Bison – pedantic technical note: the North American animal is a bison, not a buffalo, but buffalo is so entrenched in history (i.e. Buffalo Soldiers, buffalo nickel) that the term “bison” seems reserved for ecological/zoological discussions.
The American buffalo has just one species: Bison bison. A single category of interbreeding organism is a species, several are different kinds are also species. “Specie” refers to coins, such as our buffalo nickel. If I recall correctly, one of the new coins the U.S. mint has released in their recent series is a nickel with a bison on one side. Series is another word that is the same in both singular and plural.
Swine (unlike pig -> pigs or hog -> hogs)
Complaint: people calling plural bovine animals “cows”; the cow is a female that has calved. Call them a herd of cattle. Of course, then one has the problem of knowing if the single animal is a calf, cow, [castrated] steer, or bull. Then again, depending upon where you are, most of the cattle one passes might be breeding or milking cows, or maybe young steers shortly destined to be burgers and roast-beast. But like “buffalo”, “cows” seems to be a common-usage term.
(Except, of course, amongst small children, who invariably call them “moo-cows”, which is odd because I’ve never heard any preschoolers saying “quack-ducks”, “neigh-horses”, “baa-sheep” or “meow-cats”; go figure.)
Interestingly, draft bovine (used for ploughing) are ox -> oxen. There are few words that retain this archaic plural: child -> children, one brother -> several brethren, and hose -> hosen (from when one tied their individual hose onto the hem of a garment). Clothes is one of those words that just comes in single form, except it is by default plural.
When I teach gardening classes, I add a couple seconds pause after explaining, “If you’re making a new garden bed, you can either kill what’s there with glyphosate, or slice off the pieces of turf and re-use them, or compost the turves.” Turves is the correct plural for pieces of turf, but we don’t use the term much, so there’s a bit of a mental speed-bump.
Did you know that J.R.R. Tolkien invented dwarves as the plural for his Middle-Earth race? All other sorts (cutesy fantasy beings, or small-growing forms of plants or animals) are dwarfs.
In Zoology class we learned that the plural of penis is penes. Common usage (when not using one of the many silly slang terms) is penises. But if you are needing to talk discretely over the heads of younger folk, penes will likely be off their radar.
Right now I’m listening to Etta James singing the blues; no one ever sings “a blue” (tho’ you can blow a blue note).
Then there are the pluralisation questions about which only geeks worry: one Mus musculus is a mouse, and several are mice. But what about the computer accessory (um, Mus digitus ?) – computer mouses or computer mice?

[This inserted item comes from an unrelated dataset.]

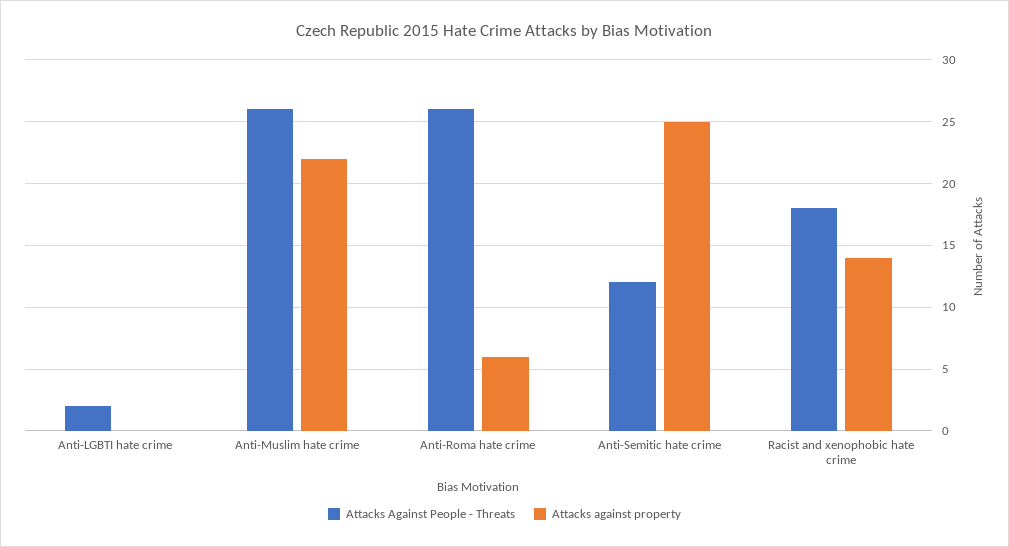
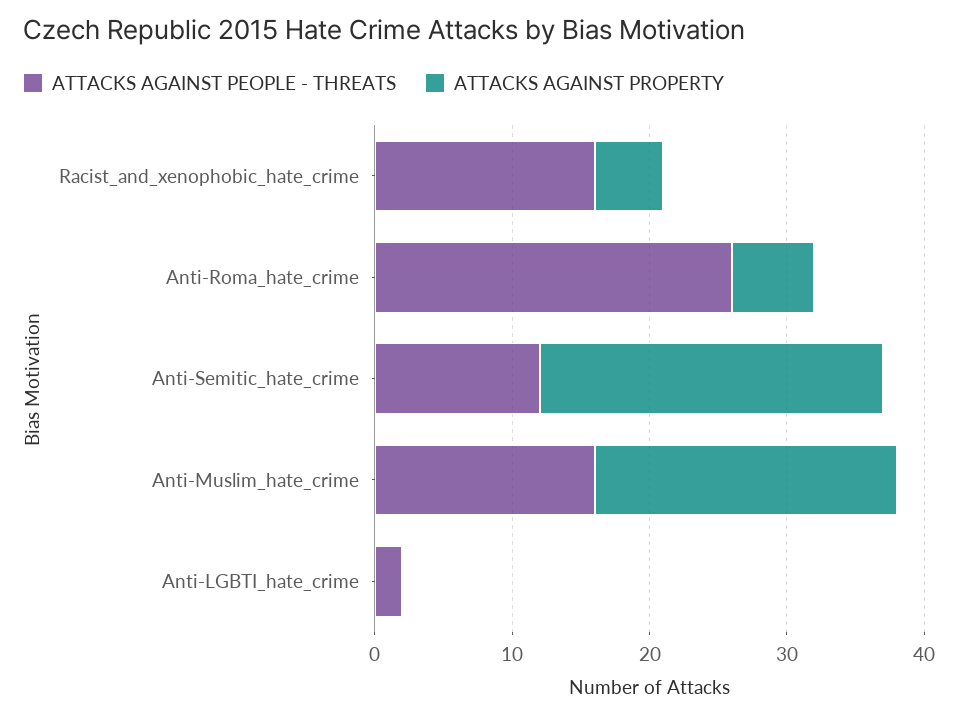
Attacks Against People - Threats, Anti-Muslim hate crime: 26 -> 16
Attacks Against People - Threats, Racist and xenophobic hate crime: 18 -> 16
Attacks against property, Racist and xenophobic hate crime: 14 -> 5

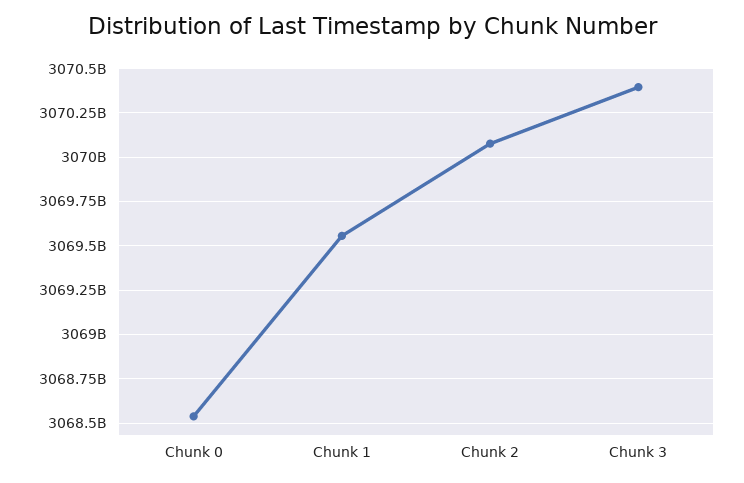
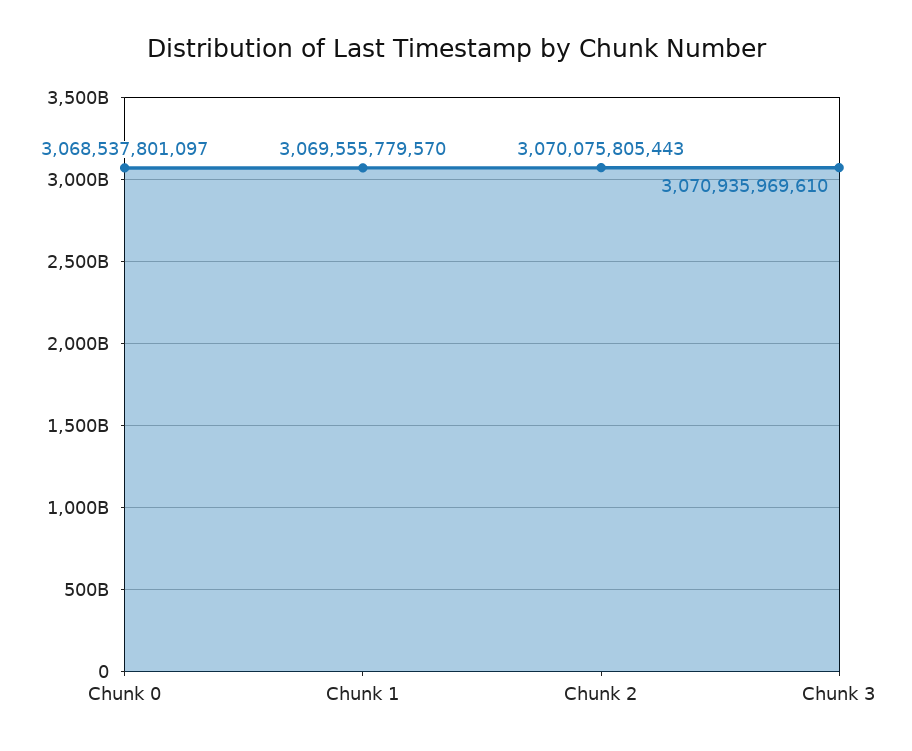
Chunk 3: 3070400000000 -> 3070935969610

One datum, a bunch of data. But when or how the hell does a person have just ONE datum? A single point? I suppose that’s possible, unlike news. Good or bad, there’s never just one news. A “new”? I tend to get out of the news loop when on holiday; but invariably when I catch up, I find that the news seems more like recycled “olds”!
One spectrum, a wide spectra, as in “spectral analysis” – unless of course, one is doing a bunch of analyses on your spectra data.
How about one index -> two indices. Indexes is a verb: “My program indexes everything for me!” Then of course, it turns around and creates indexes to hold that data. Hmn. Meanwhile, we still have one index -> two indices in science, and on the radio news I hear indices used as indicators of how the world is going.
In geometry, our geometric shapes have sides (planes). Each pair of planes intersect at edge, and several will meet at the corner, called a vertex. A triangular pyramid has four vertices and a cube has eight.
*Unlike those grammar mavens dedicated to eradicating excessive and misused apostrophes, whom I heartily encourage to be ever-ready with their jumbo-size bottles of correction fluid!
Also, thank you everyone for your tireless efforts trying to rid the world of misspellings; Valentine’s Day is coming up, and I know that I shall be wanting to face-palm with each sale banner for Valentines Bokay’s.